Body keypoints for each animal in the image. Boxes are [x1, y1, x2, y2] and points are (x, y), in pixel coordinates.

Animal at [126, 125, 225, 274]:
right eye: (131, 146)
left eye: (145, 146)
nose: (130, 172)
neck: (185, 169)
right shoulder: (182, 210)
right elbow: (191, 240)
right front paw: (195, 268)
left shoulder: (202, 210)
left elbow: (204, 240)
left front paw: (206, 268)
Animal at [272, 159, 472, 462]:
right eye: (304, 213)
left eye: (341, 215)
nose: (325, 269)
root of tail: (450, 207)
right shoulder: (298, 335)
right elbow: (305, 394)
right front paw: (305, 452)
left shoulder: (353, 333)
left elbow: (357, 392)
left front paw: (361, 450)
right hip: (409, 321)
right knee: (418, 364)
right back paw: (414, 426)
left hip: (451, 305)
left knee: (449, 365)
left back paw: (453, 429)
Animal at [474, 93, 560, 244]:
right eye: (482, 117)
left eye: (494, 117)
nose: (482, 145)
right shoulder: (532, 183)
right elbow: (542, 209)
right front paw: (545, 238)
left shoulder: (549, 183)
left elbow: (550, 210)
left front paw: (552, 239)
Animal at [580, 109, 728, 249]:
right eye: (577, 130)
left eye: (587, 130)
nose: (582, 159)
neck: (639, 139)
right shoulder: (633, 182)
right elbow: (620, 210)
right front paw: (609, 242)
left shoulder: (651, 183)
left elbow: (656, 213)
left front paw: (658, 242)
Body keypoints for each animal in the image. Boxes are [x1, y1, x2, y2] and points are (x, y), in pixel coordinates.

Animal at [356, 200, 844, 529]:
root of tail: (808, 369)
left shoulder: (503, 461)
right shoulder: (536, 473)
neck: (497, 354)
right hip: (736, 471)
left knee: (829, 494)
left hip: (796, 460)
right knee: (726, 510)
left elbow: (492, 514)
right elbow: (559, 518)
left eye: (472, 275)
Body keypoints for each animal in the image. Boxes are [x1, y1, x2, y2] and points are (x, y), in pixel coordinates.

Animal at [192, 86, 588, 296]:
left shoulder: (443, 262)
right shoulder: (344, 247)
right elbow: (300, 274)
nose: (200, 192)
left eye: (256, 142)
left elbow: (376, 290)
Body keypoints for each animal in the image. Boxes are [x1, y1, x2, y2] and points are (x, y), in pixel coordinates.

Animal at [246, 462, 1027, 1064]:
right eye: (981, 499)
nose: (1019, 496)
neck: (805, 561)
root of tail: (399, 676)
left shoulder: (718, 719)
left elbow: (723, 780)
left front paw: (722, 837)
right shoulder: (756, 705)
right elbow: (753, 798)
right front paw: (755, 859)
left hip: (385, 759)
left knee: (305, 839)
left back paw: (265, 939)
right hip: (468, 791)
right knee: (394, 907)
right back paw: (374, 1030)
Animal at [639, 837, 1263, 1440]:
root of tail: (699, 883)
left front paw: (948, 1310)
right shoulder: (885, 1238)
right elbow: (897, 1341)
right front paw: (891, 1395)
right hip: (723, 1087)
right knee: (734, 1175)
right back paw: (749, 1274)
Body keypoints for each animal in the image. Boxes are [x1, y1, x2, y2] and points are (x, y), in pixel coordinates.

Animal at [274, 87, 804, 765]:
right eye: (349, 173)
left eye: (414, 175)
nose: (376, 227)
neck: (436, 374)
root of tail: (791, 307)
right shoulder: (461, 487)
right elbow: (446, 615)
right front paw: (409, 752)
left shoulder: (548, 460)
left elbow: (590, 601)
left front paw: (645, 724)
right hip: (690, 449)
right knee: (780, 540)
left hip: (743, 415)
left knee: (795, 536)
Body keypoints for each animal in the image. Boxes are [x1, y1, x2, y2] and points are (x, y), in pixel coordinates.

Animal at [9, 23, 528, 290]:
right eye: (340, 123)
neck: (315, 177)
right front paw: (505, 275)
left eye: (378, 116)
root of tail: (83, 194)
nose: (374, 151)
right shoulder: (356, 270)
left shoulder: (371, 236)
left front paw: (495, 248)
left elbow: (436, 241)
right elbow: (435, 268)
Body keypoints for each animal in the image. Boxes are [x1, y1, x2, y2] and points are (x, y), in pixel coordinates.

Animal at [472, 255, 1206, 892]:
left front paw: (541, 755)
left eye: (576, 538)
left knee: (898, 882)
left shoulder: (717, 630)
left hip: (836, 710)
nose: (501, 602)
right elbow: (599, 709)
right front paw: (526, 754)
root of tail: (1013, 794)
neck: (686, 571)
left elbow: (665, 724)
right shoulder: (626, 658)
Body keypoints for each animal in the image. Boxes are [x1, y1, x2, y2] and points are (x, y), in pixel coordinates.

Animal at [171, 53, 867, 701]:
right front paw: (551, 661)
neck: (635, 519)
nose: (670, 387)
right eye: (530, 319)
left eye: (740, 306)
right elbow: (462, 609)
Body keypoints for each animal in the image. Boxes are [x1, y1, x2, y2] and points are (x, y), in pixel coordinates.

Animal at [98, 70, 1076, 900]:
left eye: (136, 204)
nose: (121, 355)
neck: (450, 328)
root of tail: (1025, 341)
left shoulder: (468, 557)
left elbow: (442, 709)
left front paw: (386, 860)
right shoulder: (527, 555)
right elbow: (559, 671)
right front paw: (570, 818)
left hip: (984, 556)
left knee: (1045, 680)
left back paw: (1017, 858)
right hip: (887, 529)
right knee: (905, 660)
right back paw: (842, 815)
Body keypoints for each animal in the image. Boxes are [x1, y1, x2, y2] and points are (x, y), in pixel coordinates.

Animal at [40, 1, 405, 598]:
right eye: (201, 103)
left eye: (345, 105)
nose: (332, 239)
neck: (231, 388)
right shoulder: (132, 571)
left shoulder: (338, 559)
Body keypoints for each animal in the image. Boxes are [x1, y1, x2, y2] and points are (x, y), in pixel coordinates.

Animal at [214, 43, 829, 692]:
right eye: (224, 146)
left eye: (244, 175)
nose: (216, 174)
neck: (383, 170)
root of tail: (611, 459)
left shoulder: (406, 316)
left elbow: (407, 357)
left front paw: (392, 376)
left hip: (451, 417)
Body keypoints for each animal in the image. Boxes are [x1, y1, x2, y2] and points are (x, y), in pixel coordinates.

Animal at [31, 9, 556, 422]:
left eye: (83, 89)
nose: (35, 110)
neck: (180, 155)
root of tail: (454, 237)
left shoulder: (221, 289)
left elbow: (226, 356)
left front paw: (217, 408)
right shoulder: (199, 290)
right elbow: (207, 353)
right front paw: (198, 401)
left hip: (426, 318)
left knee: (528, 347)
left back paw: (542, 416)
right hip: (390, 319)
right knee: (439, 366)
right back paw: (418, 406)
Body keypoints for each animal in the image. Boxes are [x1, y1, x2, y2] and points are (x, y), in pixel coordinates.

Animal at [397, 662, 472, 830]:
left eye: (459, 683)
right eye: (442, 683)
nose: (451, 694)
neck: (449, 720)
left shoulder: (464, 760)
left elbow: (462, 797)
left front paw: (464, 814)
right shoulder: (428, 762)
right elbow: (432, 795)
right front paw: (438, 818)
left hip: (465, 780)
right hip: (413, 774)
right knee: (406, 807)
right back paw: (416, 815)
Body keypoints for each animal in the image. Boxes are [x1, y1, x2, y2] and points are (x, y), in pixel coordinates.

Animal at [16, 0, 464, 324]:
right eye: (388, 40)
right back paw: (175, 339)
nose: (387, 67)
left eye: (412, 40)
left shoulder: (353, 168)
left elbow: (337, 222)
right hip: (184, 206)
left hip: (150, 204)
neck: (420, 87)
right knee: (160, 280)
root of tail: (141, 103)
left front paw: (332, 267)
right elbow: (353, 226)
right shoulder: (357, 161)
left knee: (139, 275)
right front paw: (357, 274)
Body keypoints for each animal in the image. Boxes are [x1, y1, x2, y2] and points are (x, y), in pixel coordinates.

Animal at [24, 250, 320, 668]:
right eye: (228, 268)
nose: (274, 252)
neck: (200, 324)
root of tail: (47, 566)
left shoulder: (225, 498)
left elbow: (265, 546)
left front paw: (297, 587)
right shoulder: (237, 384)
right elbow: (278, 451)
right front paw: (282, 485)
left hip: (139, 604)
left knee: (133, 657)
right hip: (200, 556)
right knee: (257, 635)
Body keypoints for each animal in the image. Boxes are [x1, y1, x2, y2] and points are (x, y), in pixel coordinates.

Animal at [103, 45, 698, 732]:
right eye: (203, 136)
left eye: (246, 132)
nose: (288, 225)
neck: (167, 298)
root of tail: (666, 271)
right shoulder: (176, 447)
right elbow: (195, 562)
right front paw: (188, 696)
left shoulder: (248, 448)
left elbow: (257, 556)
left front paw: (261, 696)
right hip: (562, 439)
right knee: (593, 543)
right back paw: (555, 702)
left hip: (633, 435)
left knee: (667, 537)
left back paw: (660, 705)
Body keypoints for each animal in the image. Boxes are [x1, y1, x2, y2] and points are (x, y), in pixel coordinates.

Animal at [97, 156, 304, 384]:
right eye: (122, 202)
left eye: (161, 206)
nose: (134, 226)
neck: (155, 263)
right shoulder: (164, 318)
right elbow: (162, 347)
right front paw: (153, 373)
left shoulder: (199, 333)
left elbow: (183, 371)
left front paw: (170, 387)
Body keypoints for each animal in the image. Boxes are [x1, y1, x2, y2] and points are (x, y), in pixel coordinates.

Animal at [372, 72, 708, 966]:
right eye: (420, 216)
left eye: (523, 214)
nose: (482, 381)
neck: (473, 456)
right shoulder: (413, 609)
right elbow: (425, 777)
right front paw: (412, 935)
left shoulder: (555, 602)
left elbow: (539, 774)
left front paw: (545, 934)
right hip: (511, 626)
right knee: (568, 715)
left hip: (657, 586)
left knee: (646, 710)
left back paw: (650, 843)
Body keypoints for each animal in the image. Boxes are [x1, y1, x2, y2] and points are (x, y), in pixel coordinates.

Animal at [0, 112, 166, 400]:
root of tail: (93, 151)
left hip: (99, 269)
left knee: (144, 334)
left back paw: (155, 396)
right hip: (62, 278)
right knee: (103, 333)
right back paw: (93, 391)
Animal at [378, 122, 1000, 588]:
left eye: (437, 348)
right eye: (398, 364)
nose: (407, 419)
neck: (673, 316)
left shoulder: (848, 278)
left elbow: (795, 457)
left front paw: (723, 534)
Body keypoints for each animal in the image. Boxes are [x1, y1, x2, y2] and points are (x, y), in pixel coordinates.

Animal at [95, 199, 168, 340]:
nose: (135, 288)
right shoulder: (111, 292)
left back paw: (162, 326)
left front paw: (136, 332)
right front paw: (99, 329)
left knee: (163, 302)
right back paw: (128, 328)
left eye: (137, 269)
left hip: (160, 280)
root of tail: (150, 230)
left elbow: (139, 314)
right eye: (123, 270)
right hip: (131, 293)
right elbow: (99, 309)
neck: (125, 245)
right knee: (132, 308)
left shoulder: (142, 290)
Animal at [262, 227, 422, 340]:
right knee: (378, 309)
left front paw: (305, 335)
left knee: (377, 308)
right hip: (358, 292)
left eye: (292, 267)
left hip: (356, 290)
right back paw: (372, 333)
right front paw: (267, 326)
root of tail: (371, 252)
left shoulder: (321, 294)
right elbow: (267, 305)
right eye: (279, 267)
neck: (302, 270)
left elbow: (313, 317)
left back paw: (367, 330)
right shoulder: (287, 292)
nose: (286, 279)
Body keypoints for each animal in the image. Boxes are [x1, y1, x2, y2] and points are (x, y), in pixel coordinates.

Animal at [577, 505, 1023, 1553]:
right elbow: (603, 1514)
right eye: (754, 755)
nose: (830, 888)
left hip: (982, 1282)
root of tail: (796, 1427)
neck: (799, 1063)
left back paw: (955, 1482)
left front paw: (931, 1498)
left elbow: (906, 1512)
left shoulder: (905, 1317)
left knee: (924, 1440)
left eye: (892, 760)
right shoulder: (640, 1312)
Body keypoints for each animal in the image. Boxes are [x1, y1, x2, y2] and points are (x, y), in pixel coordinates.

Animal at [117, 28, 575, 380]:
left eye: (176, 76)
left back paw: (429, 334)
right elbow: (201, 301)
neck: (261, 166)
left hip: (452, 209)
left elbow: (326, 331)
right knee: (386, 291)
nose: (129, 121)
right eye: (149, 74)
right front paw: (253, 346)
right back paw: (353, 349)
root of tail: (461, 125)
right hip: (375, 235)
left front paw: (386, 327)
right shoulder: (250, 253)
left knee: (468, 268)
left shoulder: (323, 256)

- [Activity]: From the records above, retype only the lines starting at the line that contains "left elbow: (795, 457)" and ending at the line that contains "left knee: (468, 268)", both included.

- [Output]:
left elbow: (795, 457)
left front paw: (723, 534)
Body keypoints for each animal in the image. Boxes are [x1, y1, x2, y2] and points are (x, y), in pixel coordinates.

Animal at [95, 199, 168, 340]:
nose: (135, 288)
right shoulder: (111, 292)
left back paw: (162, 326)
left front paw: (136, 332)
right front paw: (99, 329)
left knee: (163, 302)
right back paw: (128, 328)
left eye: (137, 269)
left hip: (160, 280)
root of tail: (150, 230)
left elbow: (139, 314)
right eye: (123, 270)
right hip: (131, 293)
right elbow: (99, 309)
neck: (125, 245)
right knee: (132, 308)
left shoulder: (142, 290)
Animal at [262, 227, 422, 340]:
right knee: (378, 309)
left front paw: (305, 335)
left knee: (377, 308)
right hip: (358, 292)
left eye: (292, 267)
left hip: (356, 290)
right back paw: (372, 333)
right front paw: (267, 326)
root of tail: (371, 252)
left shoulder: (321, 294)
right elbow: (267, 305)
right eye: (279, 267)
neck: (302, 270)
left elbow: (313, 317)
left back paw: (367, 330)
right shoulder: (287, 292)
nose: (286, 279)
Body keypoints for each animal in the image. Boxes are [x1, y1, x2, y2] and points are (x, y), in pixel coordinates.

Animal at [577, 505, 1023, 1553]:
right elbow: (603, 1514)
right eye: (754, 755)
nose: (830, 888)
left hip: (982, 1282)
root of tail: (796, 1427)
neck: (799, 1063)
left back paw: (955, 1482)
left front paw: (931, 1498)
left elbow: (906, 1512)
left shoulder: (905, 1317)
left knee: (924, 1440)
left eye: (892, 760)
right shoulder: (640, 1312)
Body keypoints for each animal in the image. Boxes are [x1, y1, x2, y2] and points are (x, y), in pixel coordinates.

Animal at [117, 28, 575, 380]:
left eye: (176, 76)
left back paw: (429, 334)
right elbow: (201, 301)
neck: (261, 166)
left hip: (452, 209)
left elbow: (326, 331)
right knee: (386, 291)
nose: (129, 121)
right eye: (149, 74)
right front paw: (253, 346)
right back paw: (353, 349)
root of tail: (461, 125)
right hip: (375, 235)
left front paw: (386, 327)
right shoulder: (250, 253)
left knee: (468, 268)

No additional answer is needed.